Implementing a Stack Using Lists in Python

A stack is a data structure that follows the Last In, First Out (LIFO) principle. Python lists can be used to implement a stack because they support append() and pop(), which operate in O(1) time at the end of the list.


1. Using a List to Implement a Stack
Operations :
  • Push (add an element)append()
  • Pop (remove top element)pop()
  • Peek (view top element without removing)[-1]
  • Check if Stack is Emptylen(stack) == 0
Example :
class Stack:
    def __init__(self):
        self.stack = []

    def push(self, item):
        """Add an item to the top of the stack (O(1) operation)."""
        self.stack.append(item)

    def pop(self):
        """Remove and return the top item from the stack (O(1) operation)."""
        if not self.is_empty():
            return self.stack.pop()
        return "Stack is empty"

    def peek(self):
        """Return the top item without removing it."""
        if not self.is_empty():
            return self.stack[-1]
        return "Stack is empty"

    def is_empty(self):
        """Check if the stack is empty."""
        return len(self.stack) == 0

    def size(self):
        """Return the size of the stack."""
        return len(self.stack)

# Example usage
s = Stack()
s.push(10)
s.push(20)
s.push(30)

print(s.peek())   # Output: 30
print(s.pop())    # Output: 30
print(s.size())   # Output: 2

2. Why Use append() and pop()?
  • append(x) adds to the end → O(1)
  • pop() removes from the end → O(1)
  • If we inserted or removed from the beginning (insert(0, x) or pop(0)), it would be O(n) due to shifting elements.

3. Alternative: Using collections.deque (More Efficient)

Python’s collections.deque is optimized for fast insertions/removals at both ends.

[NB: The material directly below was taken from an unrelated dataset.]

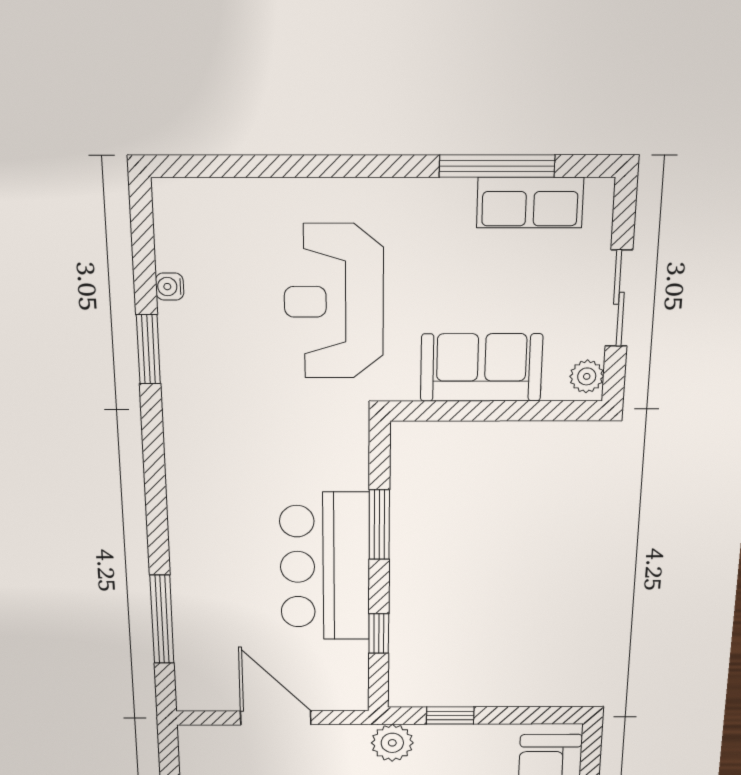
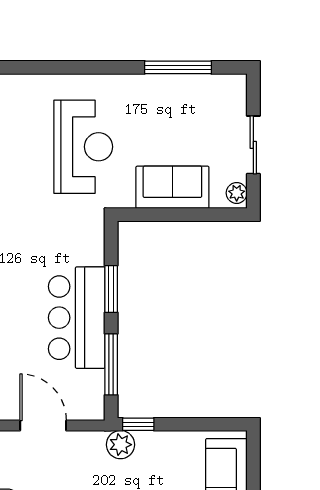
row of seats: (530, 203) -> (198, 88), removed
reception desk: (334, 302) -> (83, 147), turned 180
window: (379, 633) -> (111, 364), width x2.17
window: (450, 715) -> (138, 424), moved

from collections import deque

class Stack:
    def __init__(self):
        self.stack = deque()

    def push(self, item):
        self.stack.append(item)  # O(1)

    def pop(self):
        return self.stack.pop() if self.stack else "Stack is empty"

    def peek(self):
        return self.stack[-1] if self.stack else "Stack is empty"

    def is_empty(self):
        return len(self.stack) == 0

    def size(self):
        return len(self.stack)

* deque is faster for large datasets because it avoids list resizing.